-- Text excerpt --

A configfs /sys/kernel/config/crash_dm_crypt_keys is provided for user
space to make the dm crypt keys persist for the kdump kernel. Take the
case of dumping to a LUKS-encrypted target as an example, here is the
life cycle of the kdump copies of LUKS volume keys,

 1. After the 1st kernel loads the initramfs during boot, systemd uses
    an user-input passphrase to de-crypt the LUKS volume keys or simply
    TPM-sealed volume keys and then save the volume keys to specified
    keyring (using the --link-vk-to-keyring API) and the keys will expire
    within specified time.

 2. A user space tool (kdump initramfs loader like kdump-utils) create
    key items inside /sys/kernel/config/crash_dm_crypt_keys to inform
    the 1st kernel which keys are needed.

 3. When the kdump initramfs is loaded by the kexec_file_load
    syscall, the 1st kernel will iterate created key items, save the
    keys to kdump reserved memory.

 4. When the 1st kernel crashes and the kdump initramfs is booted, the
    kdump initramfs asks the kdump kernel to create a user key using the
    key stored in kdump reserved memory by writing yes to
    /sys/kernel/crash_dm_crypt_keys/restore. Then the LUKS encrypted
    device is unlocked with libcryptsetup's --volume-key-keyring API.

 5. The system gets rebooted to the 1st kernel after dumping vmcore to
    the LUKS encrypted device is finished

Eventually the keys have to stay in the kdump reserved memory for the
kdump kernel to unlock encrypted volumes. During this process, some
measures like letting the keys expire within specified time are
desirable to reduce security risk.

This patch assumes,
1) there are 128 LUKS devices at maximum to be unlocked thus
   MAX_KEY_NUM=128.

2) a key description won't exceed 128 bytes thus KEY_DESC_MAX_LEN=128.

And here is a demo on how to interact with
/sys/kernel/config/crash_dm_crypt_keys,

    # Add key #1
    mkdir /sys/kernel/config/crash_dm_crypt_keys/7d26b7b4-e342-4d2d-b660-7426b0996720
    # Add key #1's description
    echo cryptsetup:7d26b7b4-e342-4d2d-b660-7426b0996720 > /sys/kernel/config/crash_dm_crypt_keys/description

    # how many keys do we have now?

-- Supplied entries --
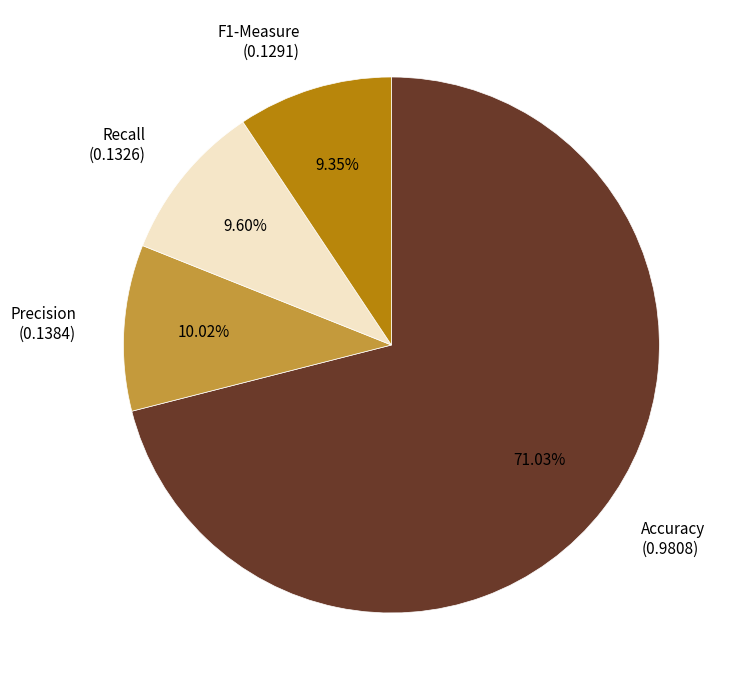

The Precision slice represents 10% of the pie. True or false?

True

--

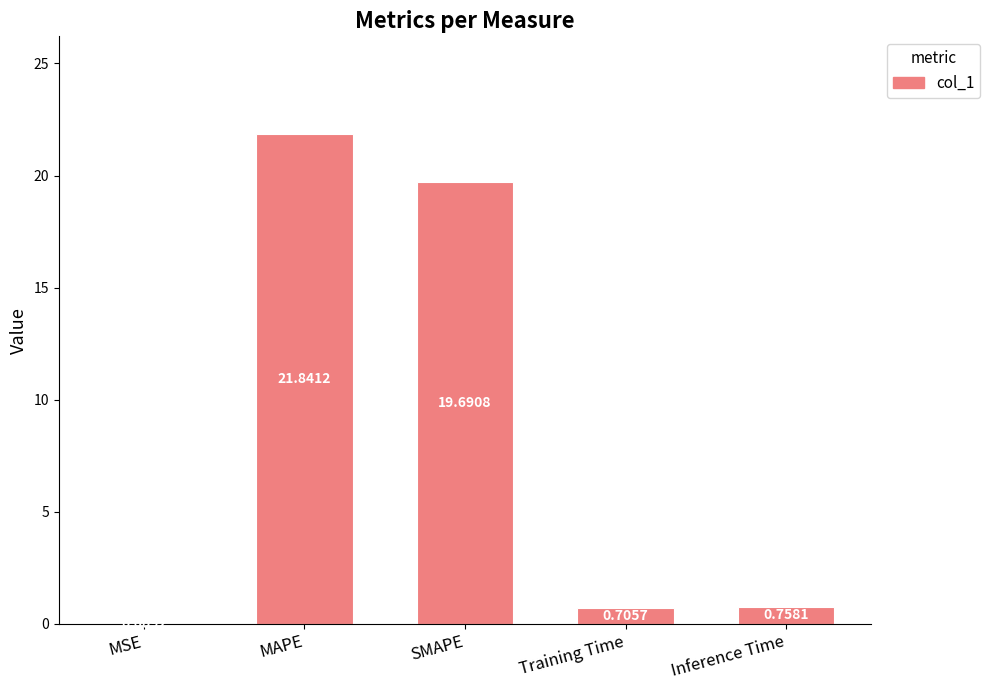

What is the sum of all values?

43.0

--

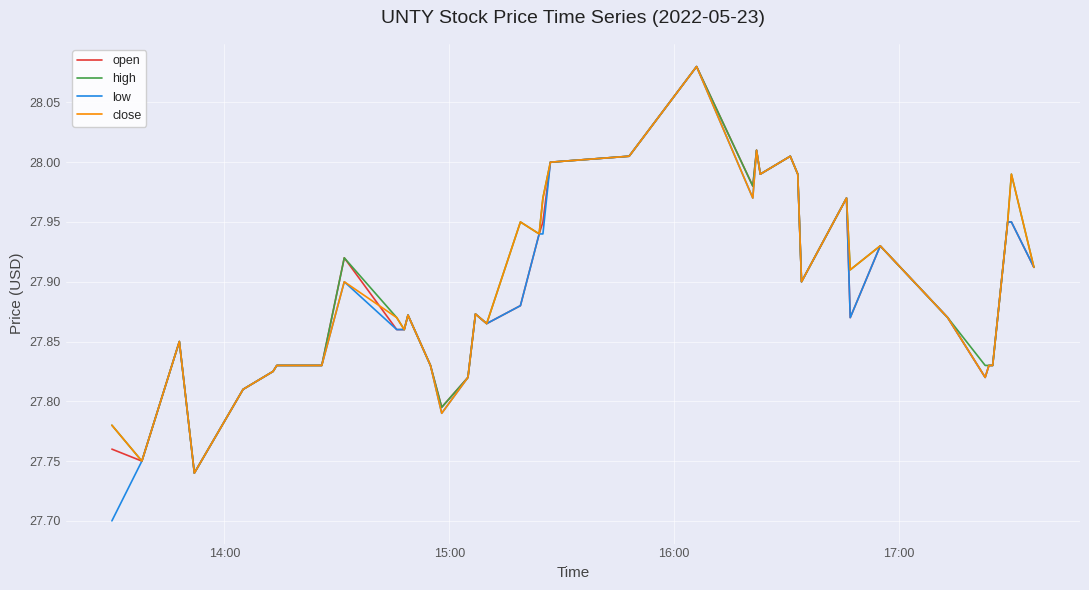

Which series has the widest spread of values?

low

-- Brief 1 --
From the kdump key text, write out the passage starting with "Eventually the keys" and going on through "MAX_KEY_NUM=128.".
-- Brief 2 --
In the kdump key text, what is the maximum number of LUKS devices the patch assumes will need unlocking?

-- Answer area 1 --
Eventually the keys have to stay in the kdump reserved memory for the
kdump kernel to unlock encrypted volumes. During this process, some
measures like letting the keys expire within specified time are
desirable to reduce security risk.

This patch assumes,
1) there are 128 LUKS devices at maximum to be unlocked thus
   MAX_KEY_NUM=128.

-- Answer area 2 --
128 (MAX_KEY_NUM=128).